Calculating population attributable risk—the fraction of subarachnoid hemorrhages that can be attributed to a particular trigger factor—the researchers identified the eight factors and their contribution to the risk as:

• coffee consumption (10.6%);

• vigorous physical exercise (7.9%);

• nose blowing (5.4%);

• sexual intercourse (4.3%);

• straining to defecate (3.6%);

• cola consumption (3.5%);

• being startled (2.7%); and

• being angry (1.3%).

“All of the triggers induce a sudden and short increase in blood pressure, which seems a possible common cause for aneurysmal rupture,” Monique H.M. Vlak, MD, lead author of the study and a neurologist at the University Medical Center in Utrecht, the Netherlands, said in a statement. Risk was higher shortly after drinking alcohol, but decreased quickly, researchers said.

“Subarachnoid hemorrhage caused by the rupture of an intracranial aneurysm is a devastating event that often affects young adults,” Vlak said. “These trigger factors we found are superimposed on known risk factors, including female gender, age, and hypertension.”
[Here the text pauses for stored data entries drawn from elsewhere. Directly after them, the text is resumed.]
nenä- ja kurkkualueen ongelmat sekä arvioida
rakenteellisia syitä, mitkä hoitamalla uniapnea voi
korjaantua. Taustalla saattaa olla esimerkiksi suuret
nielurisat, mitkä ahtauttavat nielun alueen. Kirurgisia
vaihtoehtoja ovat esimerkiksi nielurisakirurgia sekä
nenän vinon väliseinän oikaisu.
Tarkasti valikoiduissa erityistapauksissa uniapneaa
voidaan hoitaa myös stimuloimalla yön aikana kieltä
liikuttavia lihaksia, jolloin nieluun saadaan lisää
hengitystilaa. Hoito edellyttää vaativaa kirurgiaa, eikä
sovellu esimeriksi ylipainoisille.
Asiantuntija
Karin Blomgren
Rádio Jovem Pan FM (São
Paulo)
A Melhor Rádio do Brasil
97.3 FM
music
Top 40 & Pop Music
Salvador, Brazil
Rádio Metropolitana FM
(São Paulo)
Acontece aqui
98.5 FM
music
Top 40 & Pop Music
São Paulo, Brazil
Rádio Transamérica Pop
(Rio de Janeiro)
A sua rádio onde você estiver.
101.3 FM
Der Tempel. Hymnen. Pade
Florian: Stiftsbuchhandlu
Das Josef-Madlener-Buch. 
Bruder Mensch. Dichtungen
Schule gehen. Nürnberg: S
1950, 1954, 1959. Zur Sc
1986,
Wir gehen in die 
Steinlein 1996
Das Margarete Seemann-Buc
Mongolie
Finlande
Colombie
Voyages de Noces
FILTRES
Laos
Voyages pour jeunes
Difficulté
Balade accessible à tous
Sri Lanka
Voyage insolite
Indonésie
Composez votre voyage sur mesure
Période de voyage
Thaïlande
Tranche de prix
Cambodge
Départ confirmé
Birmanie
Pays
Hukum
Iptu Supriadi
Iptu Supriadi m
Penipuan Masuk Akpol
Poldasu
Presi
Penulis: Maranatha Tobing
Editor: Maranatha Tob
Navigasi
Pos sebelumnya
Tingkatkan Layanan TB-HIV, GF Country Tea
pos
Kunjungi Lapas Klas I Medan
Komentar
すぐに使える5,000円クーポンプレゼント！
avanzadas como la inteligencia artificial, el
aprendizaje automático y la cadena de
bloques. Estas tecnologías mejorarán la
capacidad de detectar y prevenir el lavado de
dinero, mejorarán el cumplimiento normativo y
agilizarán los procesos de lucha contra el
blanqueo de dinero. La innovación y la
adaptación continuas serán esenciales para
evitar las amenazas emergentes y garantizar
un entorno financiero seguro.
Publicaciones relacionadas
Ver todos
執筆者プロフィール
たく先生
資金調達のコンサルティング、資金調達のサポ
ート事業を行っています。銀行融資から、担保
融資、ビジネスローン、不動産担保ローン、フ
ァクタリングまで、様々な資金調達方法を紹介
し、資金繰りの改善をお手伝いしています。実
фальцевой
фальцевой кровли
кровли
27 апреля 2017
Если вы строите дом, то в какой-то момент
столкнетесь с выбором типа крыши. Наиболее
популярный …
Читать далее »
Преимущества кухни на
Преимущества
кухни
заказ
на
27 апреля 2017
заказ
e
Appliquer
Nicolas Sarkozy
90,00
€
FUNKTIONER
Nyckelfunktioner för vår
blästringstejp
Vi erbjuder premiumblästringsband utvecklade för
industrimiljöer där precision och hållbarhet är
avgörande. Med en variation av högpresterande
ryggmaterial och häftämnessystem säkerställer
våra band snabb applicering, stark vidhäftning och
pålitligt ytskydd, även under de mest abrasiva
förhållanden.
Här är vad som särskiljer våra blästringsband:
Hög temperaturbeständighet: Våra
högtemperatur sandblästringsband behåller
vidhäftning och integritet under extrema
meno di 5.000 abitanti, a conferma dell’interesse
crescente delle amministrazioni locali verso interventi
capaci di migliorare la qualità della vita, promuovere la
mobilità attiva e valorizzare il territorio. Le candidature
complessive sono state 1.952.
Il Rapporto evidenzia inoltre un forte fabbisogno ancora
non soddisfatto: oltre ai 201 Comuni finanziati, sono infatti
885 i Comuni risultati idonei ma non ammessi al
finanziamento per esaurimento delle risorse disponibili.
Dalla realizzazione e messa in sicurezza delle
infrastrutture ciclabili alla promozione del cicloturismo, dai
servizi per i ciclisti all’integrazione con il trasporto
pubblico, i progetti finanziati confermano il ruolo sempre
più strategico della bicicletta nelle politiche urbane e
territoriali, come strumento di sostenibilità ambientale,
Few people with IAs have symptoms before such a rupture, such as vomiting, vision problems, loss of consciousness, and especially severe headaches. Many have none. With the increasing use of neuroimaging techniques, more incidental aneurysms are being detected, researchers said.

The researchers sought to identify potential triggers and their level of risk. They asked 250 patients with aneurysmal subarachnoid hemorrhage to complete a questionnaire about exposure to 30 potential trigger factors in the period shortly before their event and their usual frequency and intensity of exposure to these triggers. They then assessed relative risk using a case-crossover design that determines if a specific event was triggered by something that happened just before it.

Although physical activity had triggering potential, researchers don’t advise refraining from it because it’s also an important factor in lowering risk of other cardiovascular diseases.

“Reducing caffeine consumption or treating constipated patients with unruptured IAs with laxatives may lower the risk of subarachnoid hemorrhage,” Vlak said. “Whether prescribing antihypertensive drugs to patients with unruptured IAs is beneficial in terms of preventing aneurysmal rupture still needs to be further investigated.”

The findings were limited by the retrospective design of the study and the average three weeks between subarachnoid hemorrhage and completion of the questionnaire, researchers said. Moreover, specifically asking for exposure in a particular time frame may have been limited by recall bias and including patients in a relatively good clinical condition could have led to survival bias.